● **Your instructions**
Copy every line of the listing from the line containing "Worldwide Delivery" down to the line containing "packaged so it", both included, and keep each line unchanged.
*** Opening of Dataset records ***
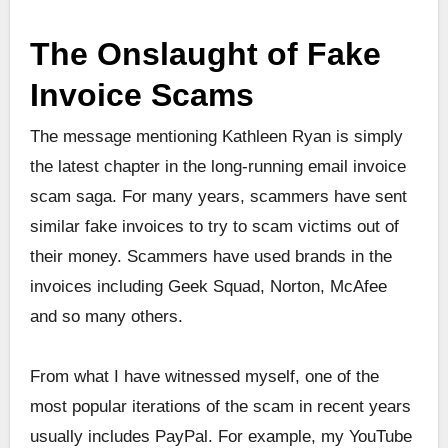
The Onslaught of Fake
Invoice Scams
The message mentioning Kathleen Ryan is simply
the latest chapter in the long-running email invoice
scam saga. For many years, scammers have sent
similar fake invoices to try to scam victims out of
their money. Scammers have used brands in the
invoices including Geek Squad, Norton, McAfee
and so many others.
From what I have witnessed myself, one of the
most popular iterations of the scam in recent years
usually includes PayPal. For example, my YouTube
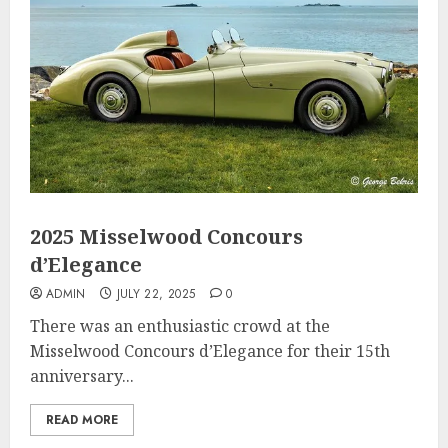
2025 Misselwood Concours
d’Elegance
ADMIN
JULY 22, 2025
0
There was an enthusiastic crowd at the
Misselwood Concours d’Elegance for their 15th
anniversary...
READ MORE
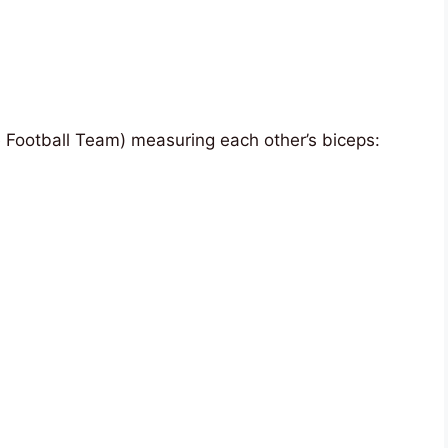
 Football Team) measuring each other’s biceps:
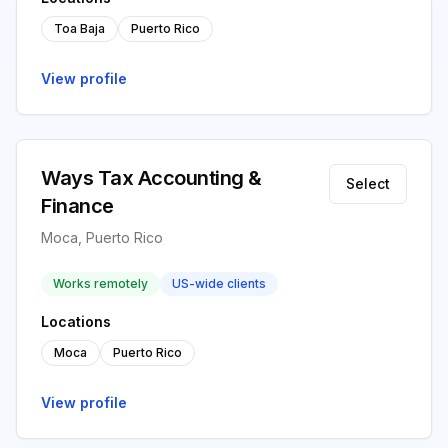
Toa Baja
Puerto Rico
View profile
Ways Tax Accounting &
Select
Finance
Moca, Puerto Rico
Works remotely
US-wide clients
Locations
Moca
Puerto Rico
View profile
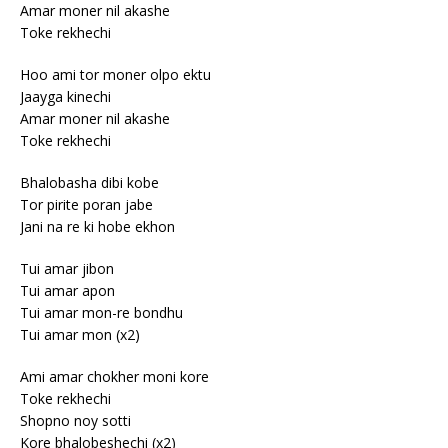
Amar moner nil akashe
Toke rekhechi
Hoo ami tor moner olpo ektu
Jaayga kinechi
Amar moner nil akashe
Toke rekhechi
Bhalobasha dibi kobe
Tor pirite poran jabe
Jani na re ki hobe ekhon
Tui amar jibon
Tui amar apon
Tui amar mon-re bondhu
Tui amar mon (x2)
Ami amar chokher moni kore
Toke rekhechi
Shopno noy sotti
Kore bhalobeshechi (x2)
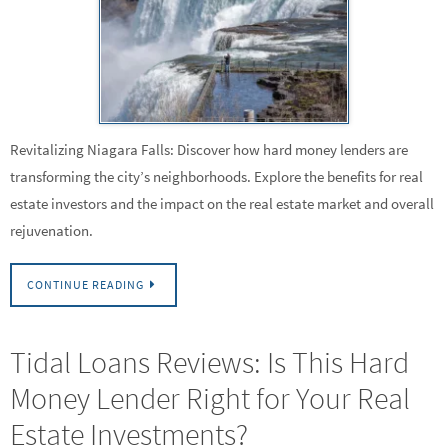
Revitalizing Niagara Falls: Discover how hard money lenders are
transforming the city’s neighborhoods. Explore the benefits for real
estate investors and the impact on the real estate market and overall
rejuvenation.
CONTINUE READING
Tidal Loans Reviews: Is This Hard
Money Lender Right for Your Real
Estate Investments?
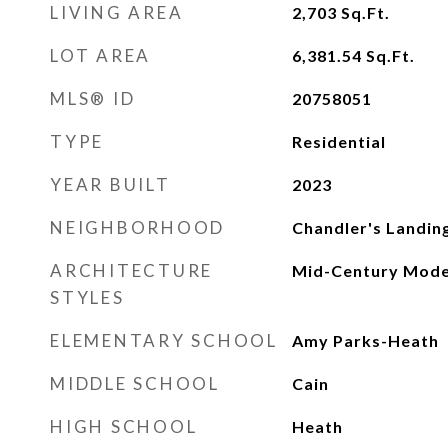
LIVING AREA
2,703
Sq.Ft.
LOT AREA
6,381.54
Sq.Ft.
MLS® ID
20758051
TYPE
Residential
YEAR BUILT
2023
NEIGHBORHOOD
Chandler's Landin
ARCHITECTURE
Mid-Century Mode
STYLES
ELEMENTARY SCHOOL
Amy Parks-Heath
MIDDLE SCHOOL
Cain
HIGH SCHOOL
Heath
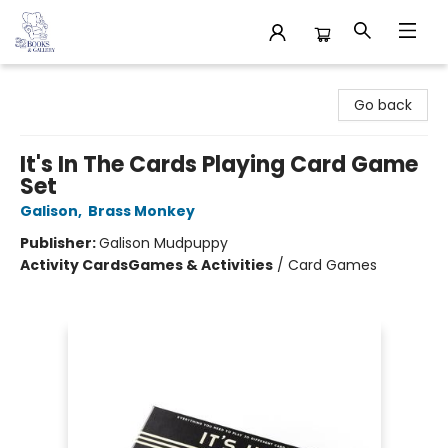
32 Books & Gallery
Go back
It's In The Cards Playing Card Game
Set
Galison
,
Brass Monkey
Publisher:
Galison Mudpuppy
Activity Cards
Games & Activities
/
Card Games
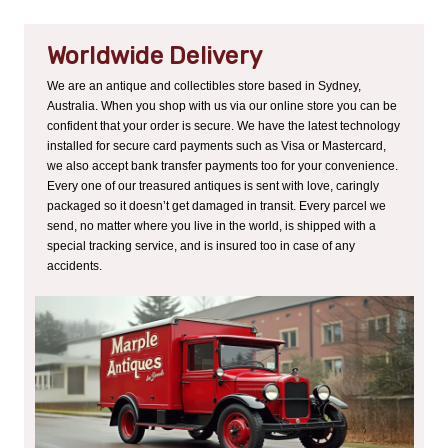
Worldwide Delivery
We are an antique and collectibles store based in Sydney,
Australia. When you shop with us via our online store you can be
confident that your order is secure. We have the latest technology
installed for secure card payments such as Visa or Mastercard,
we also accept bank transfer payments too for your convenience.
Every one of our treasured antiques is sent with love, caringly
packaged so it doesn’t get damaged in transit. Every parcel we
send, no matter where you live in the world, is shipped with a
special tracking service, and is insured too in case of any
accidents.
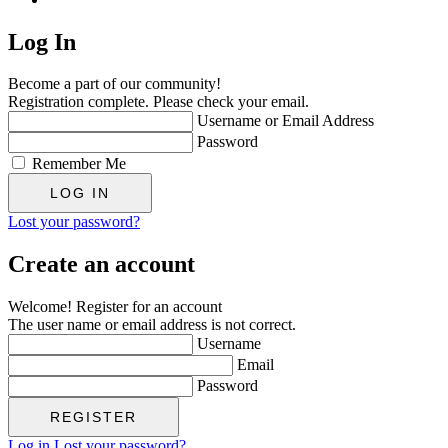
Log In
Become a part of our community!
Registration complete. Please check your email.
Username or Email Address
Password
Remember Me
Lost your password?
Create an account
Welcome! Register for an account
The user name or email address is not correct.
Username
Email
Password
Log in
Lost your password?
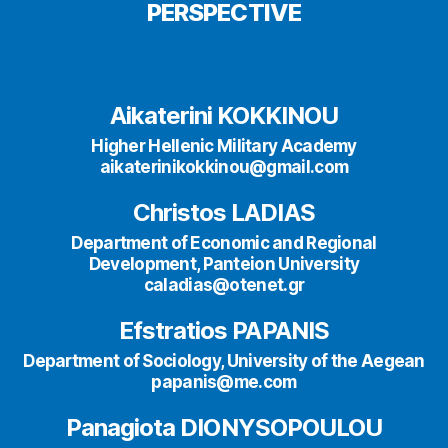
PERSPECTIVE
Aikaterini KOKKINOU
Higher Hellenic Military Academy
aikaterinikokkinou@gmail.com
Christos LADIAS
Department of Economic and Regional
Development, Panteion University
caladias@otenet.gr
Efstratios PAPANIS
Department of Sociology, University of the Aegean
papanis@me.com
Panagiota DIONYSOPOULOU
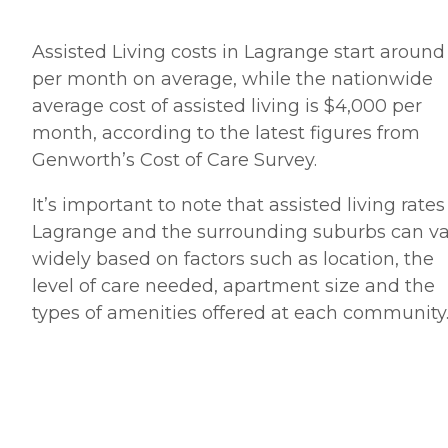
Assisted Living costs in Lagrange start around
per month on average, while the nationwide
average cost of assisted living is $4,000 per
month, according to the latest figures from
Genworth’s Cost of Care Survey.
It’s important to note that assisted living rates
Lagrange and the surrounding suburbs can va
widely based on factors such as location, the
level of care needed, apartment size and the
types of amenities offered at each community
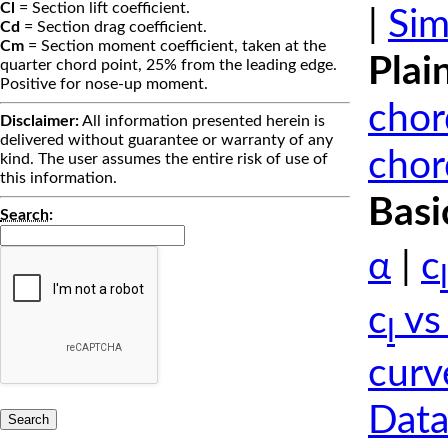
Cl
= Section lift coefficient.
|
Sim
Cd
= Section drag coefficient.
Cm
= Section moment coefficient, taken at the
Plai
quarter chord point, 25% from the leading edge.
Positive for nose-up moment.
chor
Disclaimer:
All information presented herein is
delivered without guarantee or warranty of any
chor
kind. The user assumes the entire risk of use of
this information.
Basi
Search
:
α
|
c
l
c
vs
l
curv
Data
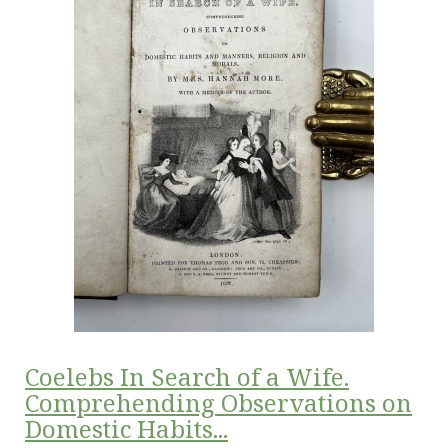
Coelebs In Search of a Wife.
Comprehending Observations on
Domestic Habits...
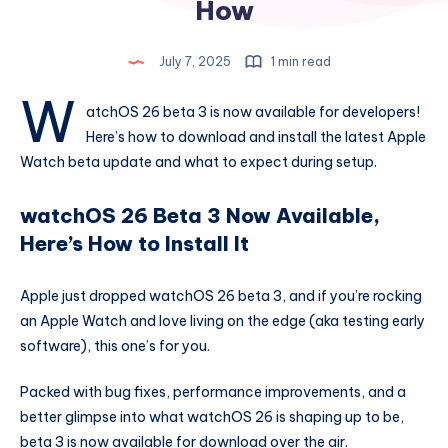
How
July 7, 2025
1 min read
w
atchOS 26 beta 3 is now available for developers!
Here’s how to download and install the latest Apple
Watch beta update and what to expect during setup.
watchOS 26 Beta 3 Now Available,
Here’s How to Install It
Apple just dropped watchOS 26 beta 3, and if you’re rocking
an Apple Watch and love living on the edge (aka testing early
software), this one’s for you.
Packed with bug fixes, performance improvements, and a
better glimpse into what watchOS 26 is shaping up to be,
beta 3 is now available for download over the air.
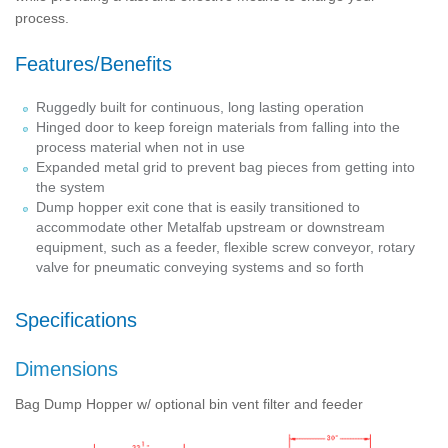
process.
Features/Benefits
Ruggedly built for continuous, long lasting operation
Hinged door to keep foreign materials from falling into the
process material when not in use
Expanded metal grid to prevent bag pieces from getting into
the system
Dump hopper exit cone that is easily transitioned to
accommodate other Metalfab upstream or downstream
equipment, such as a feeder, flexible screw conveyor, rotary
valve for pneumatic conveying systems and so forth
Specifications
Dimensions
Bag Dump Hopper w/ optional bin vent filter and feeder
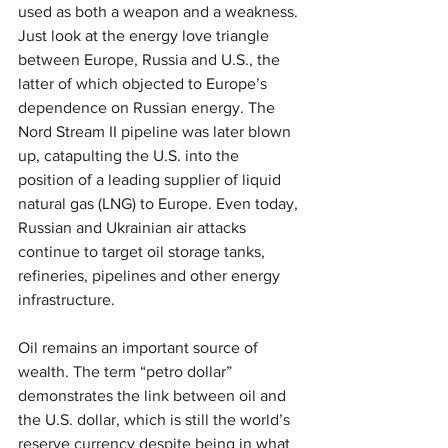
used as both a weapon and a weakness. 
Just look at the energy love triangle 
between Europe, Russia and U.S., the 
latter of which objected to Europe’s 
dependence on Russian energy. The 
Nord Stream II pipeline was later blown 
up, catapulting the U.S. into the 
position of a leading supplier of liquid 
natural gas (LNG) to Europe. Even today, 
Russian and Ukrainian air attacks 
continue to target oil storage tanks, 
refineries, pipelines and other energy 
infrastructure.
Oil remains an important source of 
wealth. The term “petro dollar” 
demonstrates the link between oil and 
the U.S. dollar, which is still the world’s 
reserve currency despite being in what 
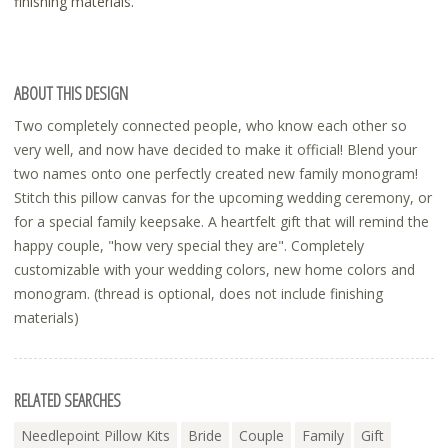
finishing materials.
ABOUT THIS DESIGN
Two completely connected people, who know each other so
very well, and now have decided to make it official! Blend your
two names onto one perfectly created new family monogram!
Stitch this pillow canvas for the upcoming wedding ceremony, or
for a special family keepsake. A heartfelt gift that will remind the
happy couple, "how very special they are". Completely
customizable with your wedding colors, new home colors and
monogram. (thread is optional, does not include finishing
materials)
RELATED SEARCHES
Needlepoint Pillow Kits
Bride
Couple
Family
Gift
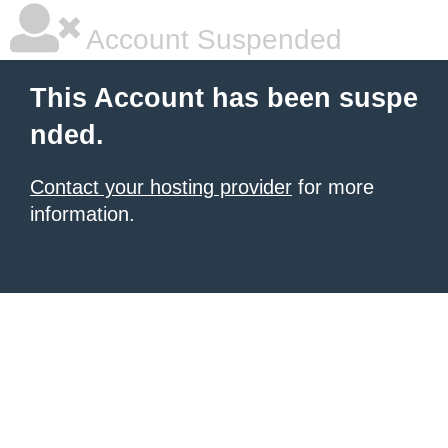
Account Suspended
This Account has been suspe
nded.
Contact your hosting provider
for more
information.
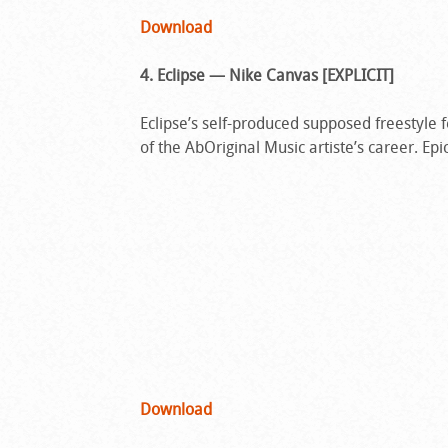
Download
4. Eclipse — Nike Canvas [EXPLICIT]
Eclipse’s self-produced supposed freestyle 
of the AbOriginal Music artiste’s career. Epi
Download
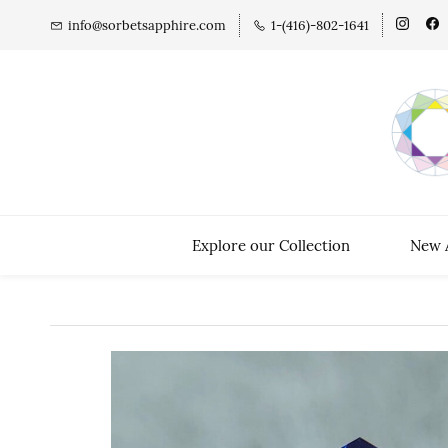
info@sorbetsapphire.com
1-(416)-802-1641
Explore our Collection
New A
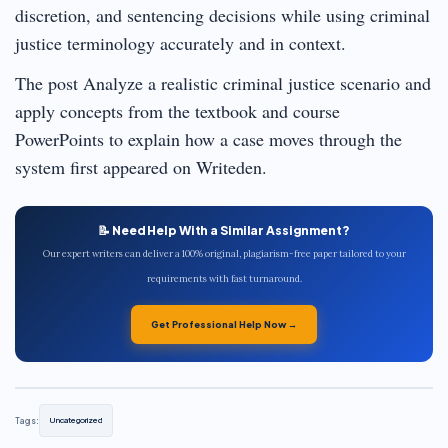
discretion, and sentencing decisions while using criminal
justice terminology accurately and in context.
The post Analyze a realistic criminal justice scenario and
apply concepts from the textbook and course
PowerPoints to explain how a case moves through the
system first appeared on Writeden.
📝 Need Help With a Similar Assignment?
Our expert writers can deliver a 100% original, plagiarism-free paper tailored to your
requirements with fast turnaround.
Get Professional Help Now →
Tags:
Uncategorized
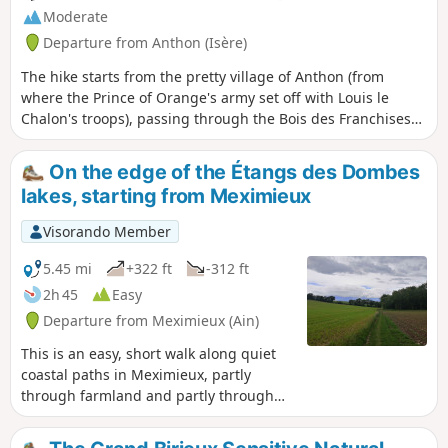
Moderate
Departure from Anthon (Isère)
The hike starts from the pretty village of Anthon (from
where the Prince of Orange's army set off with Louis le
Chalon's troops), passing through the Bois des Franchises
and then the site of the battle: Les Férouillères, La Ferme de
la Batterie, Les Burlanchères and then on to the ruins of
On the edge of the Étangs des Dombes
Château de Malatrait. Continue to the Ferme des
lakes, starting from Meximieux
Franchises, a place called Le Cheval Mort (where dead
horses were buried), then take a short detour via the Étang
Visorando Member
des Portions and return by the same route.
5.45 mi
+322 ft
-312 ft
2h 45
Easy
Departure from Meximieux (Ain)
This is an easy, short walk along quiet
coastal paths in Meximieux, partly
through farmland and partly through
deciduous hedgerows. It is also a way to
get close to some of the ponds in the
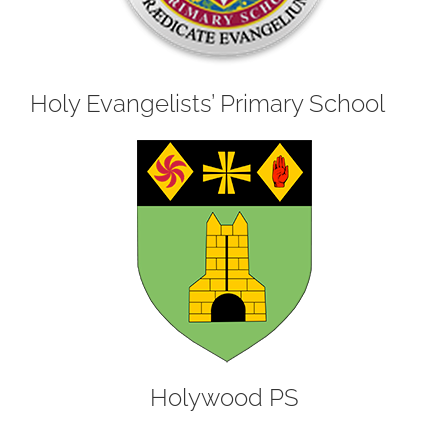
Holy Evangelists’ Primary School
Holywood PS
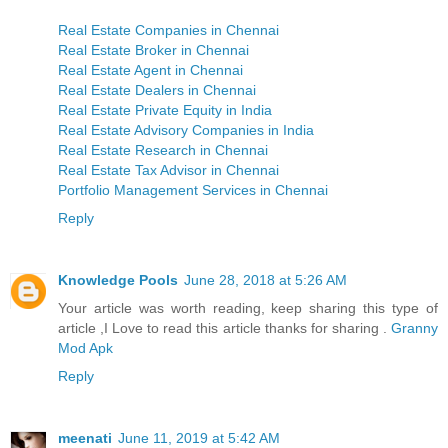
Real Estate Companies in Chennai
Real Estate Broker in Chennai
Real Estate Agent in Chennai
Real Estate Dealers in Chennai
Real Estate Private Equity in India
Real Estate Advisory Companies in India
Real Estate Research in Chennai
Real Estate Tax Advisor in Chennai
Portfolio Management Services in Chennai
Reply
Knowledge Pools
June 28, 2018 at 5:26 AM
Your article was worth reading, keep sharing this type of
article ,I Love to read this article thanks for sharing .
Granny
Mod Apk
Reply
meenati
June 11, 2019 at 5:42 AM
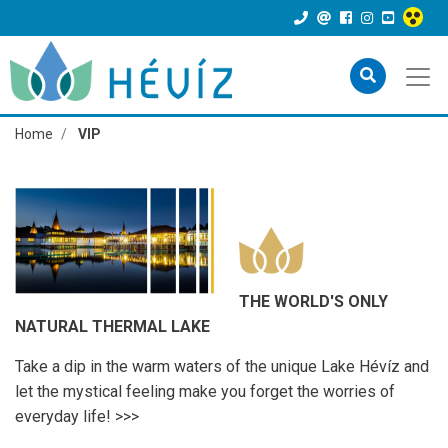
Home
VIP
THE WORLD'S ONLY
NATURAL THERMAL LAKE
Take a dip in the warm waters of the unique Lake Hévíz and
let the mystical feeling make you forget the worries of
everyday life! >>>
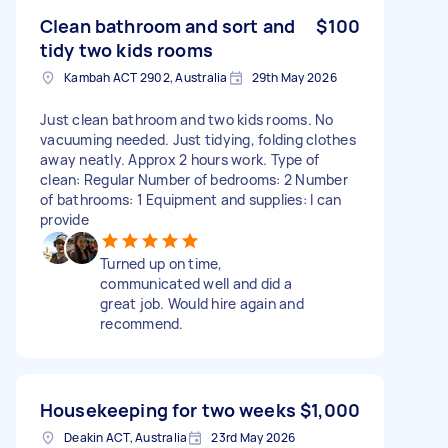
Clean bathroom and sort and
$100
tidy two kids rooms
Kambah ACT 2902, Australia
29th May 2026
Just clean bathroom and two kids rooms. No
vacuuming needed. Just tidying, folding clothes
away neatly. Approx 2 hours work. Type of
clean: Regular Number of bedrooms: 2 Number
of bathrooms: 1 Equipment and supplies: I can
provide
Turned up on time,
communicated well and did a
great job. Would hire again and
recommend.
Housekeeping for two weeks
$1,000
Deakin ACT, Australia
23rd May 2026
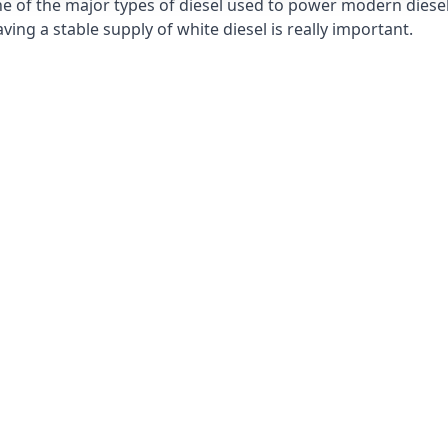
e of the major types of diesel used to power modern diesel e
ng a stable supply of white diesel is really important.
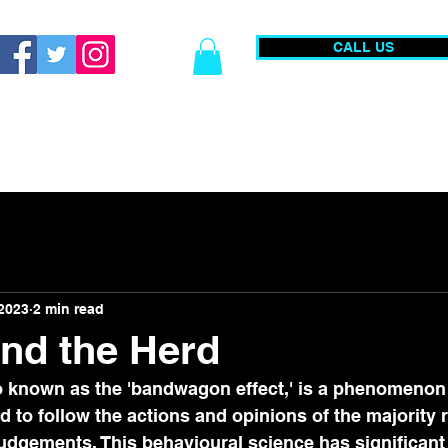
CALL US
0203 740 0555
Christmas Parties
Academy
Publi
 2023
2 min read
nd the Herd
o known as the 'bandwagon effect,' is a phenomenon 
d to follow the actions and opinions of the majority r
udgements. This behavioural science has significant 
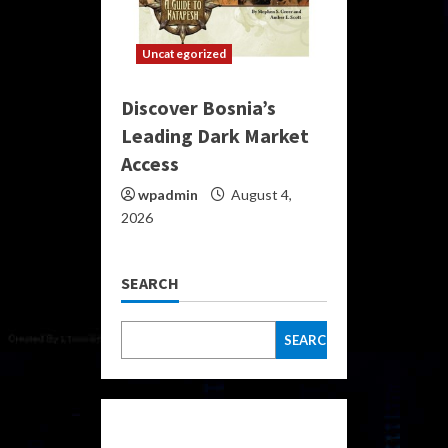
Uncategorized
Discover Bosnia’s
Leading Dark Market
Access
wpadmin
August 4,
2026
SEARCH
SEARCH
*** Close of Dataset records ***
● **Exercise result**
Worldwide Delivery
We are an antique and collectibles store based in Sydney,
Australia. When you shop with us via our online store you can be
confident that your order is secure. We have the latest technology
installed for secure card payments such as Visa or Mastercard,
we also accept bank transfer payments too for your convenience.
Every one of our treasured antiques is sent with love, caringly
packaged so it doesn’t get damaged in transit. Every parcel we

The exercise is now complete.